Brenda Way’s message is that this is a community performance space, and she compares it to what Baryshnikov is currently doing in NY. The elaborated ballet, modern, and world dance curricula are seen as innovations that will forge continuity for the company and up-and-coming dance artists. The Janice Garrett and Robert Moses' Kin dance companies will be resident there, alongside ODC-San Francisco. Way calls it “connective tissue”—and looks forward to an emphasis on crossover exposure in the curriculum. ODC hopes to utilize the Town Hall for lectures on dance history, history, literature and physics, and Way hopes to see a partnership degree program initiated before too long. She views the body of work that will develop as an indispensable contribution to the company's patrimony, (though it might be more accurate to call it “matrimony,” when one considers that ODC is led by Way and two other women: K.T. Nelson, and Kimi Okada).
ODC hopes that the abundance of space and resources will increase opportunities for spontaneity and flexibility, enabling the company and theater to bring in multiple generations of guest artists to perform and teach master classes. The new facilities will also make it possible to schedule rehearsals on short notice—so that the company is no longer hemmed in by the ODC theater schedule, as has been the case in the past.

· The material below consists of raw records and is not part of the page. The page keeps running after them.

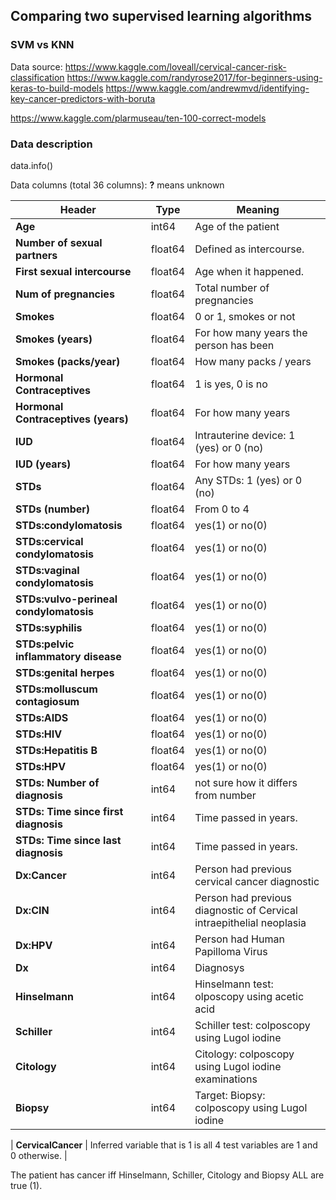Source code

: 
## Comparing two supervised learning algorithms

### SVM vs KNN
Data source: https://www.kaggle.com/loveall/cervical-cancer-risk-classification
https://www.kaggle.com/randyrose2017/for-beginners-using-keras-to-build-models
https://www.kaggle.com/andrewmvd/identifying-key-cancer-predictors-with-boruta

https://www.kaggle.com/plarmuseau/ten-100-correct-models

### Data description
data.info()

Data columns (total 36 columns): **?** means unknown

| **Header** | **Type** | **Meaning** | 
| -------------- | -------------- | --------------|
| **Age** |  int64 | Age of the patient |
| **Number of sexual partners** | float64 | Defined as intercourse.|
| **First sexual intercourse** | float64 | Age when it happened. |
| **Num of pregnancies** | float64 | Total number of pregnancies |
| **Smokes** | float64 | 0 or 1, smokes or not |
| **Smokes (years)** | float64 | For how many years the person has been |
| **Smokes (packs/year)**| float64 | How many packs / years |
| **Hormonal Contraceptives**| float64 | 1 is yes, 0 is no|
| **Hormonal Contraceptives (years)**| float64 | For how many years |
| **IUD** | float64 | Intrauterine device: 1 (yes) or 0 (no) |
| **IUD (years)** | float64 |  For how many years |
| **STDs** | float64 | Any STDs: 1 (yes) or 0 (no) |
| **STDs (number)** | float64 | From 0 to 4 |
| **STDs:condylomatosis** | float64 | yes(1) or no(0) |
| **STDs:cervical condylomatosis** |  float64 | yes(1) or no(0) |
| **STDs:vaginal condylomatosis** | float64 | yes(1) or no(0) |
| **STDs:vulvo-perineal condylomatosis** | float64 | yes(1) or no(0) |
| **STDs:syphilis** | float64 | yes(1) or no(0) |
| **STDs:pelvic inflammatory disease** | float64 | yes(1) or no(0) |
| **STDs:genital herpes** | float64 | yes(1) or no(0) |
| **STDs:molluscum contagiosum** |float64 | yes(1) or no(0) |
| **STDs:AIDS** | float64 | yes(1) or no(0) |
| **STDs:HIV** | float64 | yes(1) or no(0) |
| **STDs:Hepatitis B** | float64 | yes(1) or no(0) |
| **STDs:HPV** | float64 | yes(1) or no(0) |
| **STDs: Number of diagnosis** | int64 | not sure how it differs from number |
| **STDs: Time since first diagnosis** | int64 | Time passed in years. |
| **STDs: Time since last diagnosis** | int64 | Time passed in years. |
| **Dx:Cancer** | int64 | Person had previous cervical cancer diagnostic |
| **Dx:CIN** | int64 | Person had previous diagnostic of Cervical intraepithelial neoplasia |
| **Dx:HPV** | int64 | Person had Human Papilloma Virus |
| **Dx** | int64 | Diagnosys |
| **Hinselmann** | int64 | Hinselmann test: olposcopy using acetic acid |
| **Schiller** | int64 | Schiller test: colposcopy using Lugol iodine |
| **Citology** | int64 | Citology: colposcopy using Lugol iodine examinations |
| **Biopsy** | int64 | Target: Biopsy: colposcopy using Lugol iodine |

| **CervicalCancer** | Inferred variable that is 1 is all 4 test variables are 1 and 0 otherwise. |

The patient has cancer iff Hinselmann, Schiller, Citology and Biopsy ALL are true (1).

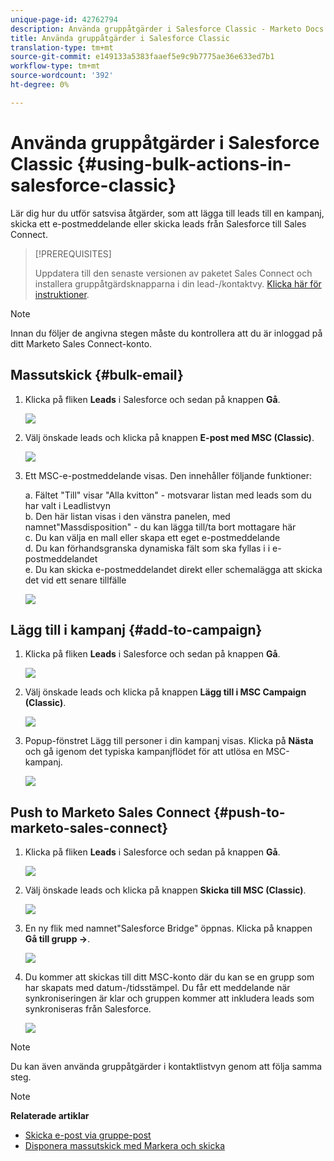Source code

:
 ```yaml
---
unique-page-id: 42762794
description: Använda gruppåtgärder i Salesforce Classic - Marketo Docs - produktdokumentation
title: Använda gruppåtgärder i Salesforce Classic
translation-type: tm+mt
source-git-commit: e149133a5383faaef5e9c9b7775ae36e633ed7b1
workflow-type: tm+mt
source-wordcount: '392'
ht-degree: 0%

---
```



# Använda gruppåtgärder i Salesforce Classic {#using-bulk-actions-in-salesforce-classic}

Lär dig hur du utför satsvisa åtgärder, som att lägga till leads till en kampanj, skicka ett e-postmeddelande eller skicka leads från Salesforce till Sales Connect.

>[!PREREQUISITES]
>
>Uppdatera till den senaste versionen av paketet Sales Connect och installera gruppåtgärdsknapparna i din lead-/kontaktvy. [Klicka här för instruktioner](http://s3.amazonaws.com/tout-user-store/salesforce/assets/Marketo+Sales+Engage+For+Salesforce_+Installation+and+Success+Guide.pdf).

>[!NOTE]
>
>Innan du följer de angivna stegen måste du kontrollera att du är inloggad på ditt Marketo Sales Connect-konto.

## Massutskick {#bulk-email}

1. Klicka på fliken **Leads** i Salesforce och sedan på knappen **Gå**.

   ![](assets/one-5.png)

1. Välj önskade leads och klicka på knappen **E-post med MSC (Classic)**.

   ![](assets/two-5.png)

1. Ett MSC-e-postmeddelande visas. Den innehåller följande funktioner:

   a. Fältet &quot;Till&quot; visar &quot;Alla kvitton&quot; - motsvarar listan med leads som du har valt i Leadlistvyn\
   b. Den här listan visas i den vänstra panelen, med namnet&quot;Massdisposition&quot; - du kan lägga till/ta bort mottagare här\
   c. Du kan välja en mall eller skapa ett eget e-postmeddelande\
   d. Du kan förhandsgranska dynamiska fält som ska fyllas i i e-postmeddelandet\
   e. Du kan skicka e-postmeddelandet direkt eller schemalägga att skicka det vid ett senare tillfälle

   ![](assets/three-4.png)

## Lägg till i kampanj {#add-to-campaign}

1. Klicka på fliken **Leads** i Salesforce och sedan på knappen **Gå**.

   ![](assets/four-3.png)

1. Välj önskade leads och klicka på knappen **Lägg till i MSC Campaign (Classic)**.

   ![](assets/five-3.png)

1. Popup-fönstret Lägg till personer i din kampanj visas. Klicka på **Nästa** och gå igenom det typiska kampanjflödet för att utlösa en MSC-kampanj.

   ![](assets/six.png)

## Push to Marketo Sales Connect {#push-to-marketo-sales-connect}

1. Klicka på fliken **Leads** i Salesforce och sedan på knappen **Gå**.

   ![](assets/seven-1.png)

1. Välj önskade leads och klicka på knappen **Skicka till MSC (Classic)**.

   ![](assets/eight-1.png)

1. En ny flik med namnet&quot;Salesforce Bridge&quot; öppnas. Klicka på knappen **Gå till grupp →**.

   ![](assets/nine-1.png)

1. Du kommer att skickas till ditt MSC-konto där du kan se en grupp som har skapats med datum-/tidsstämpel. Du får ett meddelande när synkroniseringen är klar och gruppen kommer att inkludera leads som synkroniseras från Salesforce.

   ![](assets/ten.png)

>[!NOTE]
>
>Du kan även använda gruppåtgärder i kontaktlistvyn genom att följa samma steg.

>[!NOTE]
>
>**Relaterade artiklar**
>
>* [Skicka e-post via gruppe-post](http://docs.marketo.com/x/KAQ6Ag)
>* [Disponera massutskick med Markera och skicka](http://docs.marketo.com/display/public/DOCS/Composing+Bulk+Emails+with+Select+and+Send#ComposingBulkEmailswithSelectandSend-SendingEmails)

>



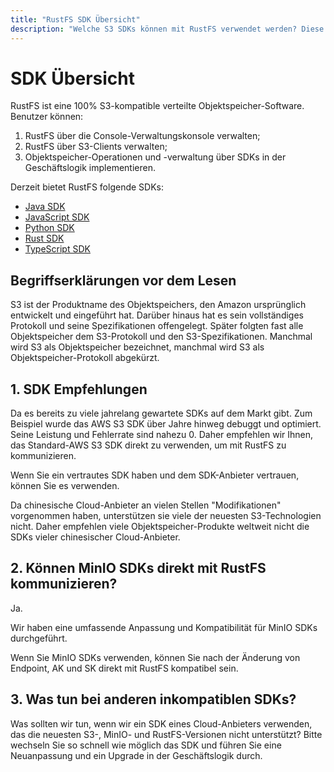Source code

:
 ```yaml
---
title: "RustFS SDK Übersicht"
description: "Welche S3 SDKs können mit RustFS verwendet werden? Diese Frage wird in diesem Artikel detailliert erklärt."
---
```


# SDK Übersicht

RustFS ist eine 100% S3-kompatible verteilte Objektspeicher-Software. Benutzer können:

1. RustFS über die Console-Verwaltungskonsole verwalten;
2. RustFS über S3-Clients verwalten;
3. Objektspeicher-Operationen und -verwaltung über SDKs in der Geschäftslogik implementieren.

Derzeit bietet RustFS folgende SDKs:

- [Java SDK](./java.md)
- [JavaScript SDK](./javascript.md)
- [Python SDK](./python.md)
- [Rust SDK](./rust.md)
- [TypeScript SDK](./typescript.md)

## Begriffserklärungen vor dem Lesen

S3 ist der Produktname des Objektspeichers, den Amazon ursprünglich entwickelt und eingeführt hat. Darüber hinaus hat es sein vollständiges Protokoll und seine Spezifikationen offengelegt. Später folgten fast alle Objektspeicher dem S3-Protokoll und den S3-Spezifikationen. Manchmal wird S3 als Objektspeicher bezeichnet, manchmal wird S3 als Objektspeicher-Protokoll abgekürzt.

## 1. SDK Empfehlungen

Da es bereits zu viele jahrelang gewartete SDKs auf dem Markt gibt. Zum Beispiel wurde das AWS S3 SDK über Jahre hinweg debuggt und optimiert. Seine Leistung und Fehlerrate sind nahezu 0. Daher empfehlen wir Ihnen, das Standard-AWS S3 SDK direkt zu verwenden, um mit RustFS zu kommunizieren.

Wenn Sie ein vertrautes SDK haben und dem SDK-Anbieter vertrauen, können Sie es verwenden.

Da chinesische Cloud-Anbieter an vielen Stellen "Modifikationen" vorgenommen haben, unterstützen sie viele der neuesten S3-Technologien nicht. Daher empfehlen viele Objektspeicher-Produkte weltweit nicht die SDKs vieler chinesischer Cloud-Anbieter.

## 2. Können MinIO SDKs direkt mit RustFS kommunizieren?

Ja.

Wir haben eine umfassende Anpassung und Kompatibilität für MinIO SDKs durchgeführt.

Wenn Sie MinIO SDKs verwenden, können Sie nach der Änderung von Endpoint, AK und SK direkt mit RustFS kompatibel sein.

## 3. Was tun bei anderen inkompatiblen SDKs?

Was sollten wir tun, wenn wir ein SDK eines Cloud-Anbieters verwenden, das die neuesten S3-, MinIO- und RustFS-Versionen nicht unterstützt?
Bitte wechseln Sie so schnell wie möglich das SDK und führen Sie eine Neuanpassung und ein Upgrade in der Geschäftslogik durch.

The school will focus on the creative process, hoping to partner with California College of the Arts (formerly California College of Arts and Crafts—which has a campus on nearby Potrero Hill). In addition to the very popular Dance Jam program for kids, there will be a teen program—already in gear with 20-30 students, and an Emerging Artists module. The ballet program will be directed by former San Francisco Ballet Company dancer, and accredited Feldenkrais practitioner, Augusta Moore.
At the Commons’ "soft" opening in early September, 500 people took dance class, Pilates, and individuals of all ages were taught portions of ODC rep. Several commissions are in the works for the Grand Opening on Feb. 2.